Deanie: I'm getting married next month.
Bud: Are you, Deanie?
Me: Are you really, Deanie? Or did you just imagine you are in your crazy?
Deanie: A boy from Cincinnati. I think you might like him.
Bud: Gee - things work out awful funny sometimes, don't they, Deanie?
Deanie: Yes, they do.
Bud: I hope you're gonna be awful happy.
Deanie: Well, like you, Bud. I don't think too much about happiness either.
Bud: What's the point? You gotta take what comes.
Deanie: Yes - well -
Bud: Deanie! I'm awful glad to see you again.
Deanie: Thanks, Bud. Goodbye.
Bud: Goodbye.

As Deanie and her girlfriends drive away, they ask if she still loves him. Natalie Wood voiceovers the Wordsworth passage once more:
Though nothing can bring back the hour
Of splendor in the grass, of glory in the flower
We will grieve not, but rather find
Strength in what remains behind.

So, there you have it, folks. Ladies, if you like sex, you're a whore. Gents, if you've got a girl you want to marry, just make sure to find yourself a whore to tide you over. And whores, you will inevitably meet your tragic but fitting end. Actually, the moral I really want to take away from this is: High Schoolers, I know it seems important now, but seriously, in two years, you're going to hate your significant other and be so happy that you didn't end up together. Also, he'll probably lose all his money in the stock market crash.
This face pretty much sums up my feelings about Splendor in the Grass.
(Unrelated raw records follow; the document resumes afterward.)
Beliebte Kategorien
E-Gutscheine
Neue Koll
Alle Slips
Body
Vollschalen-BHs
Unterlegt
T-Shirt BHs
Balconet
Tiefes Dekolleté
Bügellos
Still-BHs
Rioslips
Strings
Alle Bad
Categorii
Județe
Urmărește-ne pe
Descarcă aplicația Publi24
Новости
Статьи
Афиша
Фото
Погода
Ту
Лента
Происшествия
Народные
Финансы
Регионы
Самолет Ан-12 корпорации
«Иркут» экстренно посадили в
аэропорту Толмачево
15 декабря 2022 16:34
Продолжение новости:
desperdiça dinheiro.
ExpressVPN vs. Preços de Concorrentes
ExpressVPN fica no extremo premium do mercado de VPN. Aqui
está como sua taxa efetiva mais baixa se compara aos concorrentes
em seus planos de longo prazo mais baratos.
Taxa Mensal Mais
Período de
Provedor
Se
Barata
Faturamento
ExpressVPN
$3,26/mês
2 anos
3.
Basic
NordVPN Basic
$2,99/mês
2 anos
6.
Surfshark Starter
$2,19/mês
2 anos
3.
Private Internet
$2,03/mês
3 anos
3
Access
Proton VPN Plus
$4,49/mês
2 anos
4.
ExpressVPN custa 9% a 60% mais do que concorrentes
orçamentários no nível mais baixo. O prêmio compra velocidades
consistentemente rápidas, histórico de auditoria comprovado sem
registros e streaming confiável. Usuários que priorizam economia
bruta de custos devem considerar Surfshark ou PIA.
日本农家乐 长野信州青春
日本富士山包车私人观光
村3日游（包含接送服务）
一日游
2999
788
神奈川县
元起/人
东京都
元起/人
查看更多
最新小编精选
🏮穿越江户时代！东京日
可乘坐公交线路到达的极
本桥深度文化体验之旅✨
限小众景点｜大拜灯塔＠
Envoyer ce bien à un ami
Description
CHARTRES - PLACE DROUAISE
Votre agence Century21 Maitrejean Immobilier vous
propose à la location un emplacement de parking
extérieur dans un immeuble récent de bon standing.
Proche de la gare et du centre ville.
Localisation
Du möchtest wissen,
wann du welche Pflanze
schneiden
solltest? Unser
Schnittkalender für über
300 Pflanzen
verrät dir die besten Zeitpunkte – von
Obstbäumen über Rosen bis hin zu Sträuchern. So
  1. Amazing! I both do and very much do not want to view this movie now. I really miss you and watching movies. I want to drink moscato and snark to an old movie!

  2. You have to see it, at least once. I suggest getting loaded while doing so. Watching a young girl go insane because she can't have sex while her male counterpart whores it up is a dish best served alcoholic. And I miss you too! We totally need to have a moscato and movie snark night.

  3. Yes, we must arrange this. Somehow. Unfortunately, I don't know if Skype would work for me, because last time I had it killed my laptop's microphone. Although I suppose there is a small chance that redownloading Skype will result in my microphone functioning again, because Skype ate it.

    On second thought, I actually have a work laptop, which probably has a functioning microphone. So nevermind.